La prevalenza di Long-Covid è risultata in diminuzione nel periodo dello studio, da giugno 2022 a giugno 2023: in particolare, i casi sono risultati in calo da giugno 2022  fino a gennaio 2023 e successivamente si sono stabilizzati. Il calo dei casi puo’ essere dovuto all’aumento della copertura vaccinale, che ha contribuito al calo delle ospedalizzazioni e delle infezioni acute, oltre all’ utilizzo di antivirali che hanno aiutato la risoluzione della malattia. 

I pazienti ospedalizzati sembrano avere infatti un maggior rischio di sviluppare la sindrome post-Covid. Gli altri fattori di rischio individuati sono: l’obesità, il diabete di tipo 2, età 30-60 anni e genere femminile. Secondo alcuni esperti, potrebbe esserci una connessione tra la maggior incidenza nelle donne di malattie autoimmuni e l’aumentata frequenza di Long-Covid.

Biomarcatori del sangue rivelano l’interazione fra l’infezione e numerosi altri fattori 

In uno studio recentemente pubblicato sulla rivista Nature, i ricercatori del Icahn School of Medicine del Mount Sinai e della Yale School of Medicine hanno identificato dei potenziali biomarcatori nel sangue di pazienti con Long-Covid. 

Gli scienziati hanno utilizzato un approccio esplorativo per analizzare le cellule presenti nel sangue di 273 individui, confrontando pazienti con Long-Covid, ex pazienti Covid senza sequele e un gruppo di controllo mai infettato da SARS-CoV-2.

Con l’aiuto di algoritmi di machine learning, hanno trovato delle differenze misurabili nelle cellule del sistema immunitario e negli ormoni dei pazienti.
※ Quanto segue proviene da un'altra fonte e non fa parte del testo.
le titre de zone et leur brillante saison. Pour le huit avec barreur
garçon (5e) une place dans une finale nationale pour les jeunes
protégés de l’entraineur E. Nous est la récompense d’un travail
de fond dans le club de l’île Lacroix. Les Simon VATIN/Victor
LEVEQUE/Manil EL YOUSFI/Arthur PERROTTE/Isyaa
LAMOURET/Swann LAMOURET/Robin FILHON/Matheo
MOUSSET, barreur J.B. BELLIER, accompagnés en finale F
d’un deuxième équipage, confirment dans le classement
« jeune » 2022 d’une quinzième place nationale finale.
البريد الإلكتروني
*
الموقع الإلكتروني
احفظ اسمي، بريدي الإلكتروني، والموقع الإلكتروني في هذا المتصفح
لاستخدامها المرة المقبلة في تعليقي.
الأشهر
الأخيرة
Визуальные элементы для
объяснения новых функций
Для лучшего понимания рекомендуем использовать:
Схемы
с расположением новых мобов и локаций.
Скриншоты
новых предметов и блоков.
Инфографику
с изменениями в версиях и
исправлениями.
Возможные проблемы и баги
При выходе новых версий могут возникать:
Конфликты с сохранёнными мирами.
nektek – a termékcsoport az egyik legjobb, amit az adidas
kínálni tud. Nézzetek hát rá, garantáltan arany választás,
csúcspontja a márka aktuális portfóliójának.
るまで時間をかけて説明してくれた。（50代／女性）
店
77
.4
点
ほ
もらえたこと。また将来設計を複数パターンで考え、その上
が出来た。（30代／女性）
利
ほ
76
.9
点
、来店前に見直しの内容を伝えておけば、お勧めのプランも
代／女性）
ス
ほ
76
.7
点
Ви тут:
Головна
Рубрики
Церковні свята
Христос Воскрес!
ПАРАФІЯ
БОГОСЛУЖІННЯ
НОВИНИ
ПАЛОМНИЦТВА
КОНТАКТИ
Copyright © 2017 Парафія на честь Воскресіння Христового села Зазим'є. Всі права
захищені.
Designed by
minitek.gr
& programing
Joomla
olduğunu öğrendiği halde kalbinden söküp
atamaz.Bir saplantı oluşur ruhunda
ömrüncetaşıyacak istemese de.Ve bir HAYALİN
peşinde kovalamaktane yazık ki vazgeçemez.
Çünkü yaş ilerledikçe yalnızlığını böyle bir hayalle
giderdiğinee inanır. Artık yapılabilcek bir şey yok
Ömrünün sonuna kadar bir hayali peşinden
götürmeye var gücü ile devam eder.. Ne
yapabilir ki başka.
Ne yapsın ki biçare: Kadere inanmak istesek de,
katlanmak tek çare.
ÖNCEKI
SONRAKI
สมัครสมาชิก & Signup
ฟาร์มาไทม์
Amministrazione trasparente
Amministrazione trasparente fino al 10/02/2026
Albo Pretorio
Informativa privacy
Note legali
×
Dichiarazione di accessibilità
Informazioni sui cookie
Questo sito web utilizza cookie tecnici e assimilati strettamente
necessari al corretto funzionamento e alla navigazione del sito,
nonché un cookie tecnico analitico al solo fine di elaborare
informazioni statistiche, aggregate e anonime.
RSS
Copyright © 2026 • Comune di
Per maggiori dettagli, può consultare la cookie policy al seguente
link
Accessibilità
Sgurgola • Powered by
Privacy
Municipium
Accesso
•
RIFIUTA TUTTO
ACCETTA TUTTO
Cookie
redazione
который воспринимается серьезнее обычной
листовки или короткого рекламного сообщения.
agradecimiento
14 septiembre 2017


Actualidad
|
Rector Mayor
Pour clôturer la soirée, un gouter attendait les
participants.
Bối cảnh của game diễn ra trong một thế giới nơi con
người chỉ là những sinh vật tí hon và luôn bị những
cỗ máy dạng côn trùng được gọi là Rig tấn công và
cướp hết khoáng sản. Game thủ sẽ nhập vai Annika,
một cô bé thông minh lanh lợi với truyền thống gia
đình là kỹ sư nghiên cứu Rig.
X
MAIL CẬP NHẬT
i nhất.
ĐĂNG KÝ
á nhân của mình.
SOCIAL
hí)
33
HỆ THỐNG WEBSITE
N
In particolare, è risultata evidente una alterazione di alcune popolazioni cellulari del sistema immunitario, oltre ad alti livelli di anticorpi, sia contro SARS-CoV-2, che contro virus della famiglia degli Herpesvirus come i virus di Epstein-Barr (EBV, noto per la causare la mononucleosi)  e Varicella zoster (VZV). 

Questi dati supportano l’ ipotesi che la riattivazione di virus latenti sia tra le cause del Long-Covid, assieme a infezione persistente da parte di SARS-CoV-2, infiammazione cronica, disbiosi (squilibrio dei batteri intestinali), autoimmunità e danno ai tessuti. 

Inoltre, i pazienti con Long-Covid presentano livelli ridotti di cortisolo, il cosiddetto “ormone dello stress”.  Questo ormone è prodotto dalle ghiandole surrenali quando il corpo ha bisogno di energie: stimola il rilascio di grassi nel sangue e l’aumento della glicemia per soddisfare questa necessità.  La carenza di questo fattore potrebbe spiegare il senso di spossatezza comune nei pazienti con Long-Covid. 

L’identificazione di nuovi biomarcatori è un passo importante per migliorare la conoscenza  e la diagnosi di questa nuova patologia multisfaccettata. Rimangono ancora molte domande aperte, tra cui la durata dei sintomi da Long-Covid, l’eventuale fardello di disabilità e l’impatto sulla società.